Deux ans plus tard: patatras !! A l'occasion du remaniement qui suivit les élections européennes de 2009, Nicolas Sarkozy modifia le sens de ce qu'aurait du être un ministre d'Etat, en conférant ce titre à Michèle Alliot-Marie... qui passait alors du ministère de l'Intérieur à celui de la Justice, laissé vacant par l'élection de Rachida Dati au Parlement européen. Seulement, un problème se posait: certes, l'ancienne présidente du RPR, figure quasi historique de la droite française, membre du gouvernement depuis le retour de la droite en 2002, obtenait un poste régalien (à la hauteur de sa personne !) mais aurait dû, logiquement, chuter dans la hiérarchie protocolaire gouvernemental, qui place le locataire de la place Beauvau (Brice Hortefeux, à l'époque) devant celui de la place Vendôme. Mme Alliot-Marie étant un dinosaure de la droite et ayant une haute estime d'elle-même, le président Sarkozy devait trouver un moyen de la remonter dans la hirérachie. Bingo: il la fit ministre d'Etat !! Et ce titre n'était plus l'occasion de distinguer un porte-feuille jugé prioritaire, mais devenait un moyen de ne pas froisser la susceptibilité des uns et des autres... Le re(ma)niement de 2010 le confirme: la nouvelle ministre de l'Ecologie, même promue, n'est pas n°2 du gouvernement (il faut dire que son porte-feuille ne semble plus majeur aux yeux de l'exécutif). C'est Alain Juppé, suivi de Michèle Alliot-Marie, qui bénficient du titre de "ministre d'Etat" et des places immédiatement situées derrière le Premier ministre. Il faut dire que le maire de Bordeaux, ancien Premier ministre, qui se voyait déjà à l'Elysée, mérite plus qu'un ministère tout simple... Et voilà comment ce qui était une bonne idée est devenue un symptôme du sarkozysme épuisé et clientéliste !!

 

Mais, il y a encore mieux: la Légion d'honneur. Je ne vais pas me lancer dans une démonstration sans fin; chacun sait où je veux en venir. Pour la première cuvée 2011 (celle du Nouvel An) de cette décoration, Nicolas Sarkozy a choisi Fadela Amara et Christine Boutin, deux anciennes ministres lourdées du gouvernement. On connaissait les rapports, les missions, les commissions pour recycler les politiciens en mal d'activité et sans mandat électif pour gagner leur pain. Voilà maintenant une médaille, initialement inventée pour honorer les citoyens les plus méritants (civils comme militaires) pour les services rendus à la France, pour faire digérer leur éviction. J'aimerais savoir quel mérite l'ancienne présidente de "Ni putes, ni soumises" a réalisé en 2010 pour obtenir cette récompense? Si ce n'est d'avoir, avant son départ, soutenu, bec et ongle, la politique et le courage du président... dont les résultats, dans sa politique en faveur des banlieues, sont si nuls ! J'attends une éventuelle réponse. Et, en patientant, parce que je n'aime pas terminer un article par des constats qui peuvent nous dégoûter de la politique, voici deux propositions pour sortir de ce système:

1- fixons un nombre précis de membres du gouvernement (ministres d'Etat, ministres, ministres délégués) en déterminant, de manière définitive, leurs attributions et inscrivons cela dans la Constitution pour que les titres ne changent plus en fonction des personnes qui les occupent... De gauche comme de droite, tout Président sera contraint de composer un gouvernement type !!
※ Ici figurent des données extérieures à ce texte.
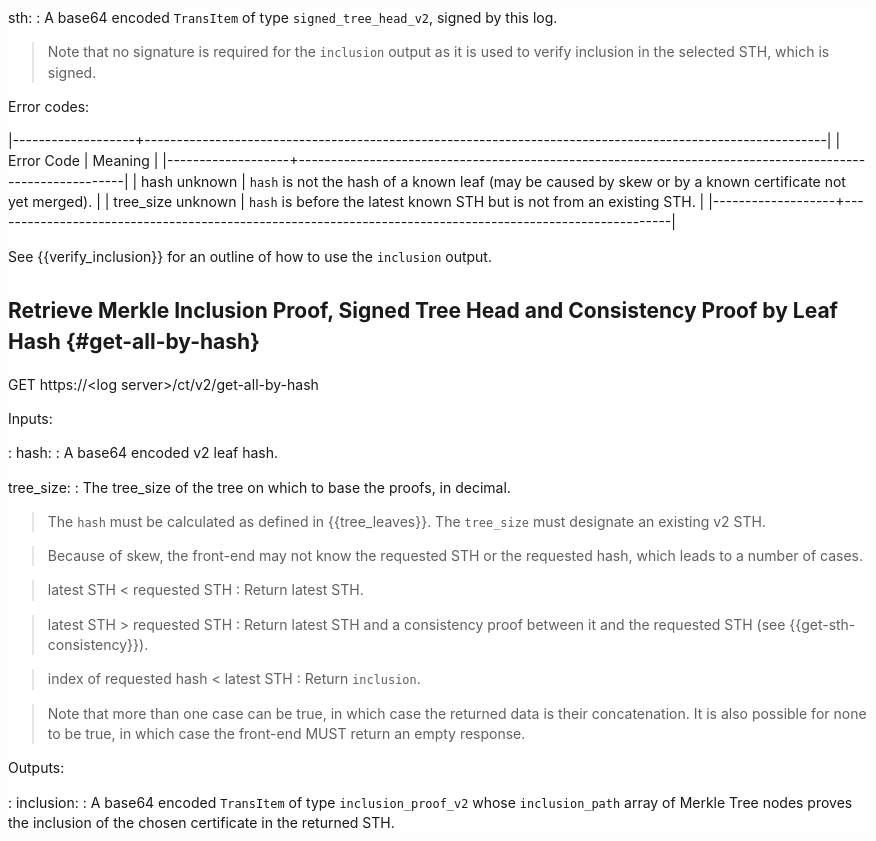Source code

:   sth:
  : A base64 encoded `TransItem` of type `signed_tree_head_v2`, signed by this
    log.

> Note that no signature is required for the `inclusion` output as it is used to
> verify inclusion in the selected STH, which is signed.

Error codes:

|-------------------+----------------------------------------------------------------------------------------------------------|
| Error Code        | Meaning                                                                                                  |
|-------------------+----------------------------------------------------------------------------------------------------------|
| hash unknown      | `hash` is not the hash of a known leaf (may be caused by skew or by a known certificate not yet merged). |
| tree_size unknown | `hash` is before the latest known STH but is not from an existing STH.                                   |
|-------------------+----------------------------------------------------------------------------------------------------------|

See {{verify_inclusion}} for an outline of how to use the `inclusion` output.

## Retrieve Merkle Inclusion Proof, Signed Tree Head and Consistency Proof by Leaf Hash    {#get-all-by-hash}

GET https://\<log server>/ct/v2/get-all-by-hash

Inputs:

: hash:
  : A base64 encoded v2 leaf hash.

  tree_size:
  : The tree_size of the tree on which to base the proofs, in decimal.

> The `hash` must be calculated as defined in {{tree_leaves}}. The `tree_size`
> must designate an existing v2 STH.

> Because of skew, the front-end may not know the requested STH or the requested
> hash, which leads to a number of cases.

> latest STH < requested STH
> : Return latest STH.

> latest STH > requested STH
> : Return latest STH and a consistency proof between it and the requested STH
>   (see {{get-sth-consistency}}).

> index of requested hash < latest STH
> : Return `inclusion`.

> Note that more than one case can be true, in which case the returned data is
> their concatenation. It is also possible for none to be true, in which case
> the front-end MUST return an empty response.

Outputs:

: inclusion:
  : A base64 encoded `TransItem` of type `inclusion_proof_v2` whose
    `inclusion_path` array of Merkle Tree nodes proves the inclusion of the
    chosen certificate in the returned STH.
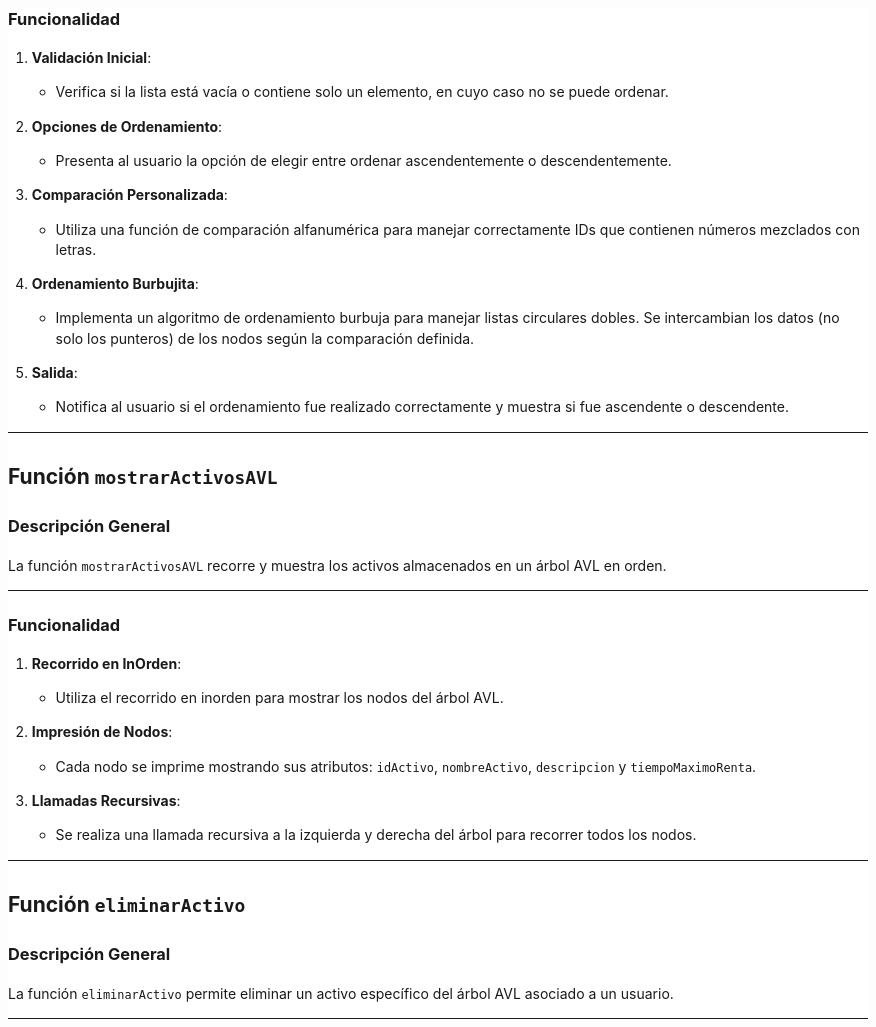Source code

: 
### **Funcionalidad**

1. **Validación Inicial**:
   - Verifica si la lista está vacía o contiene solo un elemento, en cuyo caso no se puede ordenar.

2. **Opciones de Ordenamiento**:
   - Presenta al usuario la opción de elegir entre ordenar ascendentemente o descendentemente.

3. **Comparación Personalizada**:
   - Utiliza una función de comparación alfanumérica para manejar correctamente IDs que contienen números mezclados con letras.

4. **Ordenamiento Burbujita**:
   - Implementa un algoritmo de ordenamiento burbuja para manejar listas circulares dobles. Se intercambian los datos (no solo los punteros) de los nodos según la comparación definida.

5. **Salida**:
   - Notifica al usuario si el ordenamiento fue realizado correctamente y muestra si fue ascendente o descendente.

---

## **Función `mostrarActivosAVL`**

### **Descripción General**

La función `mostrarActivosAVL` recorre y muestra los activos almacenados en un árbol AVL en orden.

---

### **Funcionalidad**

1. **Recorrido en InOrden**:
   - Utiliza el recorrido en inorden para mostrar los nodos del árbol AVL.
   
2. **Impresión de Nodos**:
   - Cada nodo se imprime mostrando sus atributos: `idActivo`, `nombreActivo`, `descripcion` y `tiempoMaximoRenta`.

3. **Llamadas Recursivas**:
   - Se realiza una llamada recursiva a la izquierda y derecha del árbol para recorrer todos los nodos.

---
## **Función `eliminarActivo`**

### **Descripción General**

La función `eliminarActivo` permite eliminar un activo específico del árbol AVL asociado a un usuario.

---
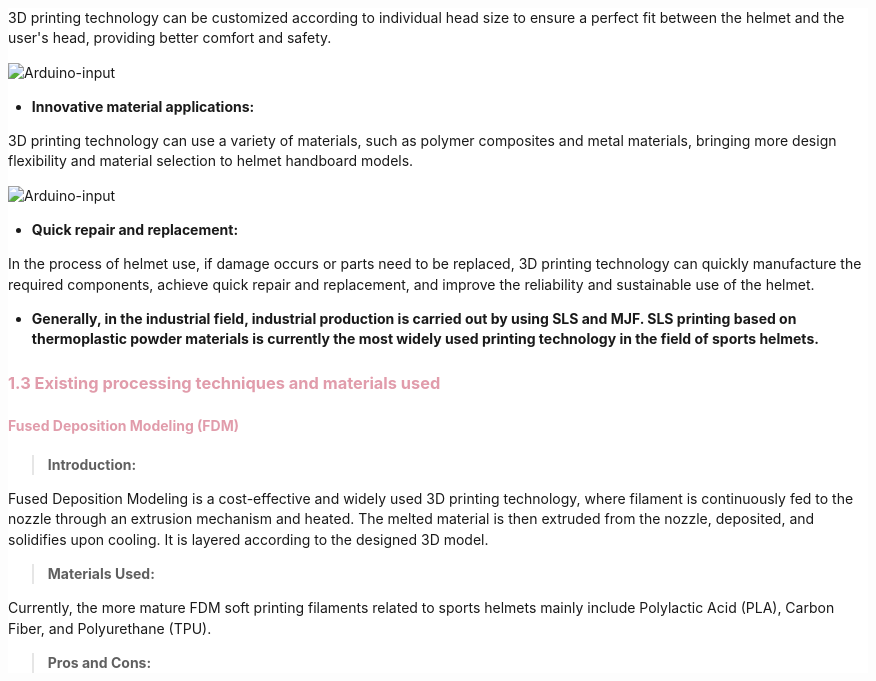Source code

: 
3D printing technology can be customized according to individual head size to ensure a perfect fit between the helmet and the user's head, providing better comfort and safety.



<img src="https://github.com/NexMaker-Fab/2024ZWU-IS-8-BUNBUN/raw/68d0034fc1b9cffe409fbb8d73de90e198e5c339/images/3dprint/22.png" alt="Arduino-input" width="1200">



- **Innovative material applications:**



3D printing technology can use a variety of materials, such as polymer composites and metal materials, bringing more design flexibility and material selection to helmet handboard models.



<img src="https://github.com/NexMaker-Fab/2024ZWU-IS-8-BUNBUN/raw/68d0034fc1b9cffe409fbb8d73de90e198e5c339/images/3dprint/44.png" alt="Arduino-input" width="1200">



- **Quick  repair and replacement:**



In the process of helmet use, if damage occurs or parts need to be replaced, 3D printing technology can quickly manufacture the required components, achieve quick repair and replacement, and improve the reliability and sustainable use of the helmet.



- **Generally, in the industrial field, industrial production is carried out by using SLS and MJF. SLS printing based on thermoplastic powder materials is currently the most widely used printing technology in the field of sports helmets.**



<h3 style="color: #e19cab;">1.3 Existing processing techniques and materials used</h3>



<h4 style="color: #e19cab;">Fused Deposition Modeling (FDM)</h4>



><strong>Introduction:</strong></font>



Fused Deposition Modeling is a cost-effective and widely used 3D printing technology, where filament is continuously fed to the nozzle through an extrusion mechanism and heated. The melted material is then extruded from the nozzle, deposited, and solidifies upon cooling. It is layered according to the designed 3D model.



><strong>Materials Used:</strong></font>



Currently, the more mature FDM soft printing filaments related to sports helmets mainly include Polylactic Acid (PLA), Carbon Fiber, and Polyurethane (TPU).



><strong>Pros and Cons:</strong></font>

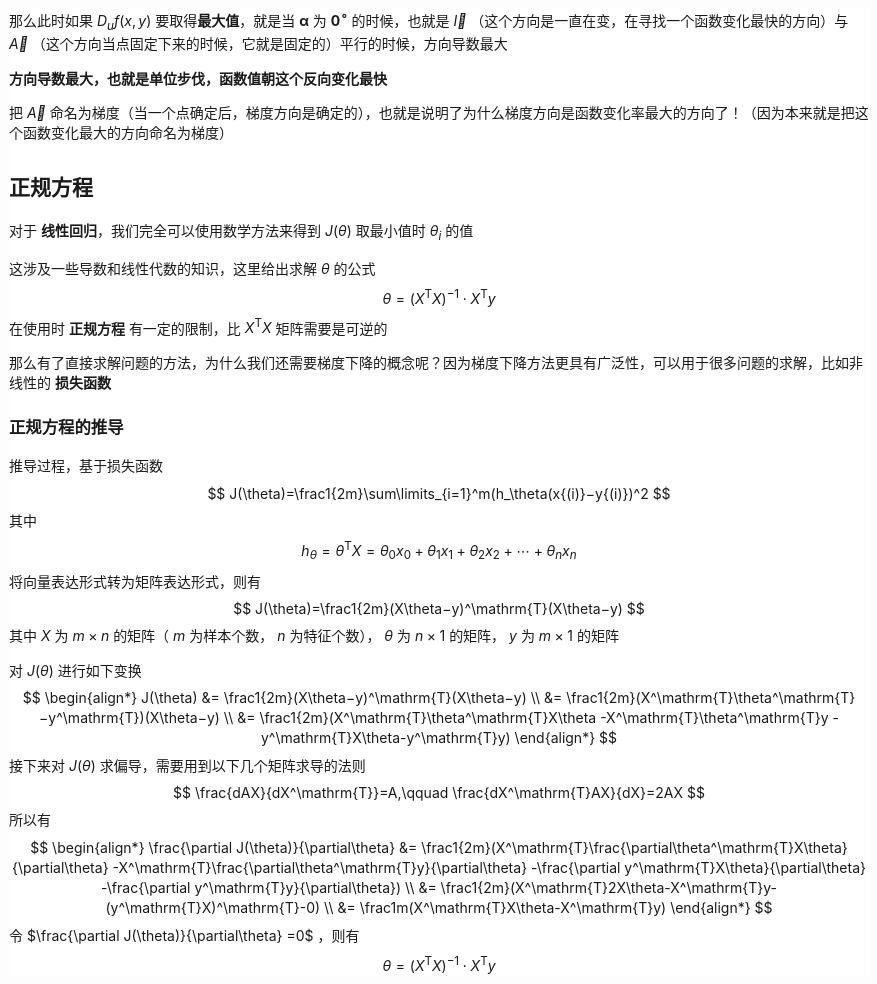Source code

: 那么此时如果 $D_uf(x,y)$ 要取得**最大值**，就是当 $\mathbf{\alpha}$ 为 $\mathbf{0^\circ}$ 的时候，也就是 $\vec I$ （这个方向是一直在变，在寻找一个函数变化最快的方向）与 $\vec A$ （这个方向当点固定下来的时候，它就是固定的）平行的时候，方向导数最大

**方向导数最大，也就是单位步伐，函数值朝这个反向变化最快**

把 $\vec A$ 命名为梯度（当一个点确定后，梯度方向是确定的），也就是说明了为什么梯度方向是函数变化率最大的方向了！（因为本来就是把这个函数变化最大的方向命名为梯度）

## 正规方程

对于 **线性回归**，我们完全可以使用数学方法来得到 $J(\theta)$ 取最小值时 $\theta_i$ 的值

这涉及一些导数和线性代数的知识，这里给出求解 $\theta$ 的公式
$$
\theta=(X^\mathrm{T}X)^{-1}\cdot X^\mathrm{T}y
$$
在使用时 **正规方程** 有一定的限制，比 $X^\mathrm{T}X$ 矩阵需要是可逆的

那么有了直接求解问题的方法，为什么我们还需要梯度下降的概念呢？因为梯度下降方法更具有广泛性，可以用于很多问题的求解，比如非线性的 **损失函数**

### 正规方程的推导

推导过程，基于损失函数
$$
J(\theta)=\frac1{2m}\sum\limits_{i=1}^m(h_\theta(x{(i)}−y{(i)})^2
$$
其中
$$
h_\theta=\theta^{\mathrm{T}}X
=\theta_0x_0+\theta_1x_1+\theta_2x_2+\cdots+\theta_nx_n
$$
将向量表达形式转为矩阵表达形式，则有
$$
J(\theta)=\frac1{2m}(X\theta−y)^\mathrm{T}(X\theta−y)
$$
其中 $X$ 为 $m\times n$ 的矩阵（ $m$ 为样本个数， $n$ 为特征个数）， $\theta$ 为 $n\times 1$ 的矩阵， $y$ 为 $m\times 1$ 的矩阵

对 $J(\theta)$ 进行如下变换
$$
\begin{align*}
J(\theta) &= \frac1{2m}(X\theta−y)^\mathrm{T}(X\theta−y) \\
&= \frac1{2m}(X^\mathrm{T}\theta^\mathrm{T}−y^\mathrm{T})(X\theta−y) \\
&= \frac1{2m}(X^\mathrm{T}\theta^\mathrm{T}X\theta
							-X^\mathrm{T}\theta^\mathrm{T}y
							-y^\mathrm{T}X\theta-y^\mathrm{T}y)
\end{align*}
$$
接下来对 $J(\theta)$ 求偏导，需要用到以下几个矩阵求导的法则
$$
\frac{dAX}{dX^\mathrm{T}}=A,\qquad \frac{dX^\mathrm{T}AX}{dX}=2AX
$$
所以有
$$
\begin{align*}
\frac{\partial J(\theta)}{\partial\theta} 
&= \frac1{2m}(X^\mathrm{T}\frac{\partial\theta^\mathrm{T}X\theta}{\partial\theta}
							-X^\mathrm{T}\frac{\partial\theta^\mathrm{T}y}{\partial\theta}
							-\frac{\partial y^\mathrm{T}X\theta}{\partial\theta}
							-\frac{\partial y^\mathrm{T}y}{\partial\theta}) \\
&= \frac1{2m}(X^\mathrm{T}2X\theta-X^\mathrm{T}y-(y^\mathrm{T}X)^\mathrm{T}-0) \\
&= \frac1m(X^\mathrm{T}X\theta-X^\mathrm{T}y)
\end{align*}
$$
令 $\frac{\partial J(\theta)}{\partial\theta} =0$ ，则有
$$
\theta=(X^\mathrm{T}X)^{-1}\cdot X^\mathrm{T}y
$$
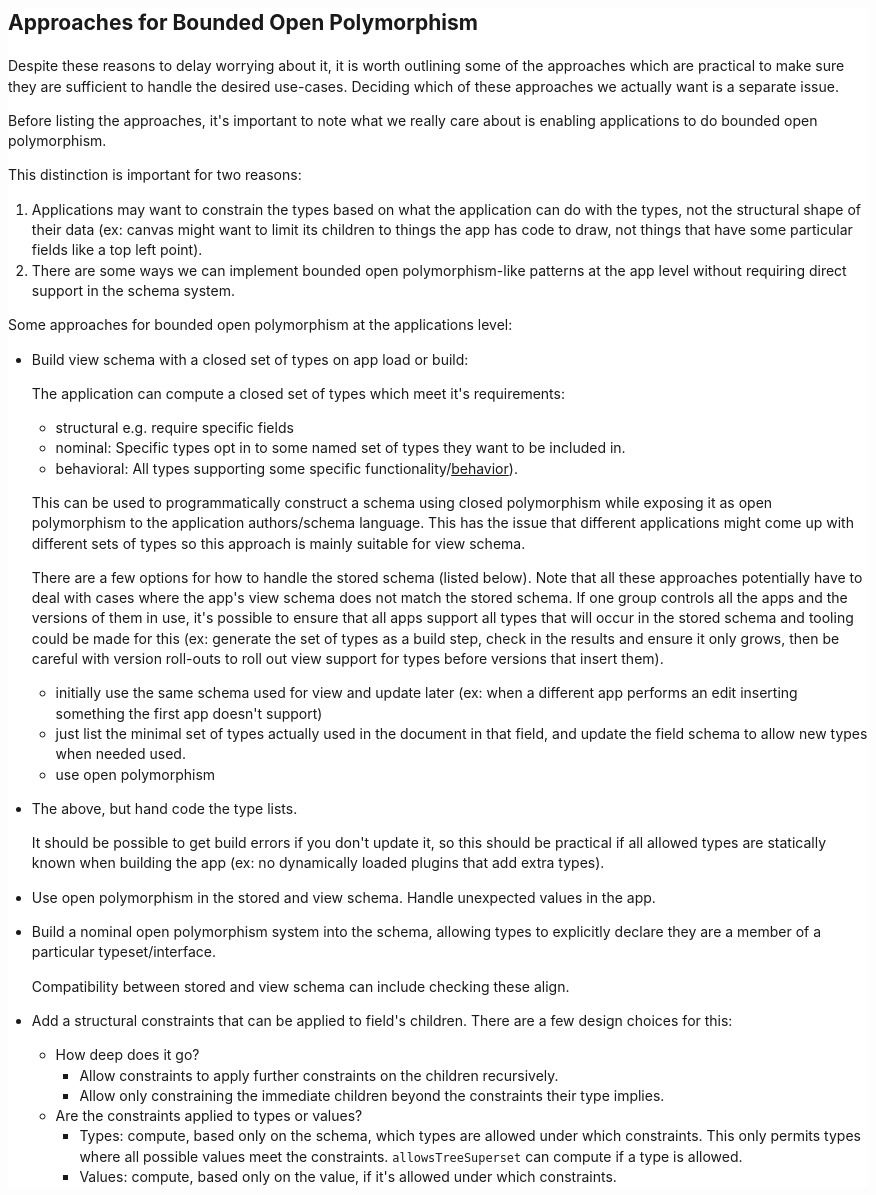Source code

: ## Approaches for Bounded Open Polymorphism

Despite these reasons to delay worrying about it, it is worth outlining some of the approaches which are practical to make sure they are sufficient to handle the desired use-cases. Deciding which of these approaches we actually want is a separate issue.

Before listing the approaches, it's important to note what we really care about is enabling applications to do bounded open polymorphism.

This distinction is important for two reasons:

1. Applications may want to constrain the types based on what the application can do with the types, not the structural shape of their data (ex: canvas might want to limit its children to things the app has code to draw, not things that have some particular fields like a top left point).
2. There are some ways we can implement bounded open polymorphism-like patterns at the app level without requiring direct support in the schema system.

Some approaches for bounded open polymorphism at the applications level:

-   Build view schema with a closed set of types on app load or build:

    The application can compute a closed set of types which meet it's requirements:

    - structural e.g. require specific fields
    - nominal: Specific types opt in to some named set of types they want to be included in.
    - behavioral: All types supporting some specific functionality/[behavior](https://en.wikipedia.org/wiki/Aspect-oriented_programming)).

    This can be used to programmatically construct a schema using closed polymorphism while exposing it as open polymorphism to the application authors/schema language.
    This has the issue that different applications might come up with different sets of types so this approach is mainly suitable for view schema.

    There are a few options for how to handle the stored schema (listed below).
    Note that all these approaches potentially have to deal with cases where the app's view schema does not match the stored schema.
    If one group controls all the apps and the versions of them in use, it's possible to ensure that all apps support all types that will occur in the stored schema and tooling could be made for this (ex: generate the set of types as a build step, check in the results and ensure it only grows, then be careful with version roll-outs to roll out view support for types before versions that insert them).

    -   initially use the same schema used for view and update later (ex: when a different app performs an edit inserting something the first app doesn't support)
    -   just list the minimal set of types actually used in the document in that field, and update the field schema to allow new types when needed used.
    -   use open polymorphism
-   The above, but hand code the type lists.

    It should be possible to get build errors if you don't update it, so this should be practical if all allowed types are statically known when building the app (ex: no dynamically loaded plugins that add extra types).
-   Use open polymorphism in the stored and view schema. Handle unexpected values in the app.
-   Build a nominal open polymorphism system into the schema, allowing types to explicitly declare they are a member of a particular typeset/interface.

    Compatibility between stored and view schema can include checking these align.
-   Add a structural constraints that can be applied to field's children.
    There are a few design choices for this:
    -   How deep does it go?
        -   Allow constraints to apply further constraints on the children recursively.
        -   Allow only constraining the immediate children beyond the constraints their type implies.
    -   Are the constraints applied to types or values?
        -   Types: compute, based only on the schema, which types are allowed under which constraints.
            This only permits types where all possible values meet the constraints. `allowsTreeSuperset` can compute if a type is allowed.
        -   Values: compute, based only on the value, if it's allowed under which constraints.
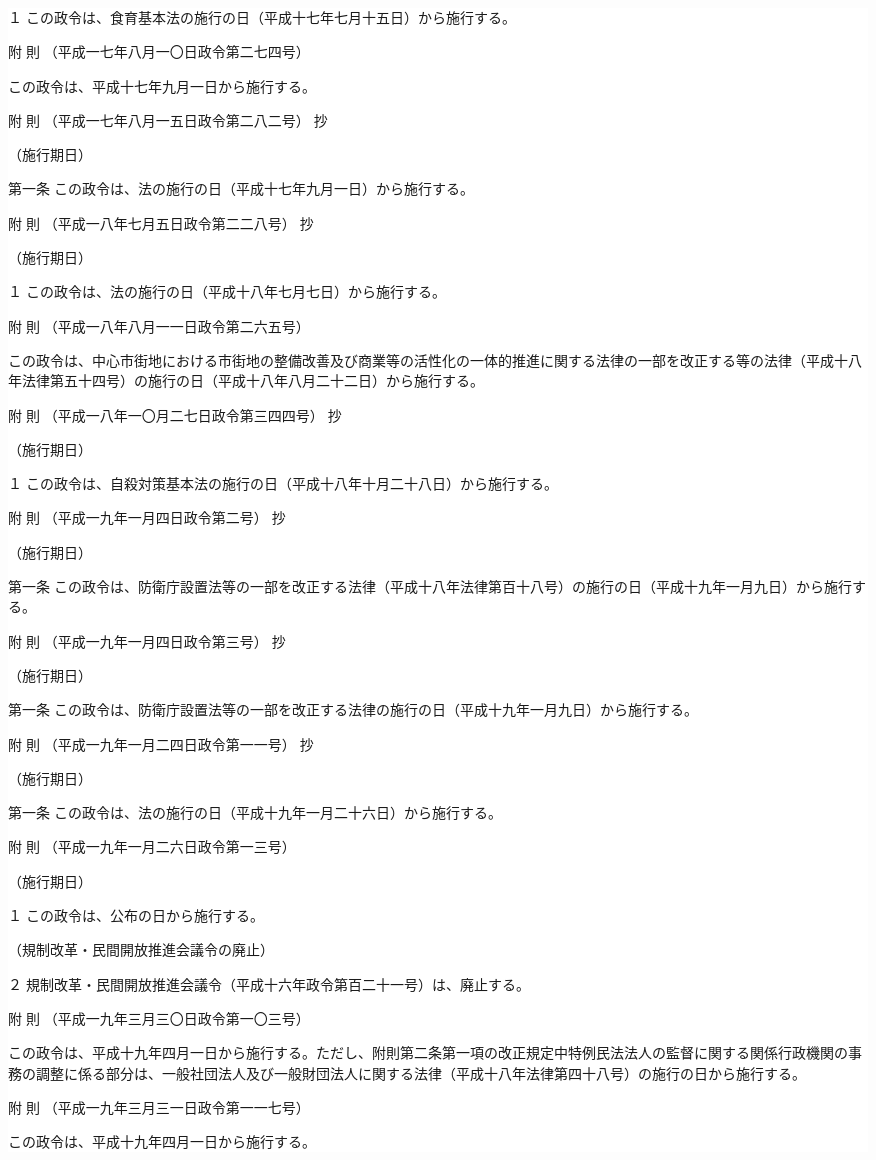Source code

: １ この政令は、食育基本法の施行の日（平成十七年七月十五日）から施行する。

附 則 （平成一七年八月一〇日政令第二七四号）

この政令は、平成十七年九月一日から施行する。

附 則 （平成一七年八月一五日政令第二八二号） 抄

（施行期日）

第一条 この政令は、法の施行の日（平成十七年九月一日）から施行する。

附 則 （平成一八年七月五日政令第二二八号） 抄

（施行期日）

１ この政令は、法の施行の日（平成十八年七月七日）から施行する。

附 則 （平成一八年八月一一日政令第二六五号）

この政令は、中心市街地における市街地の整備改善及び商業等の活性化の一体的推進に関する法律の一部を改正する等の法律（平成十八年法律第五十四号）の施行の日（平成十八年八月二十二日）から施行する。

附 則 （平成一八年一〇月二七日政令第三四四号） 抄

（施行期日）

１ この政令は、自殺対策基本法の施行の日（平成十八年十月二十八日）から施行する。

附 則 （平成一九年一月四日政令第二号） 抄

（施行期日）

第一条 この政令は、防衛庁設置法等の一部を改正する法律（平成十八年法律第百十八号）の施行の日（平成十九年一月九日）から施行する。

附 則 （平成一九年一月四日政令第三号） 抄

（施行期日）

第一条 この政令は、防衛庁設置法等の一部を改正する法律の施行の日（平成十九年一月九日）から施行する。

附 則 （平成一九年一月二四日政令第一一号） 抄

（施行期日）

第一条 この政令は、法の施行の日（平成十九年一月二十六日）から施行する。

附 則 （平成一九年一月二六日政令第一三号）

（施行期日）

１ この政令は、公布の日から施行する。

（規制改革・民間開放推進会議令の廃止）

２ 規制改革・民間開放推進会議令（平成十六年政令第百二十一号）は、廃止する。

附 則 （平成一九年三月三〇日政令第一〇三号）

この政令は、平成十九年四月一日から施行する。ただし、附則第二条第一項の改正規定中特例民法法人の監督に関する関係行政機関の事務の調整に係る部分は、一般社団法人及び一般財団法人に関する法律（平成十八年法律第四十八号）の施行の日から施行する。

附 則 （平成一九年三月三一日政令第一一七号）

この政令は、平成十九年四月一日から施行する。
2- toujours dans la Constitution, inscrivons l'existence d'une seule cuvée (avec un nombre limité) de remises de Légion d'honneur au 14 Juillet (lors de la Garden Party) pour récompenser des "personnes rendant un service éminent à la France" avec contrôle possible par le Conseil constitutionnel ! C'est rude. Mais cela éviterait des abus qui, même symboliques, gangrènent notre démocratie !!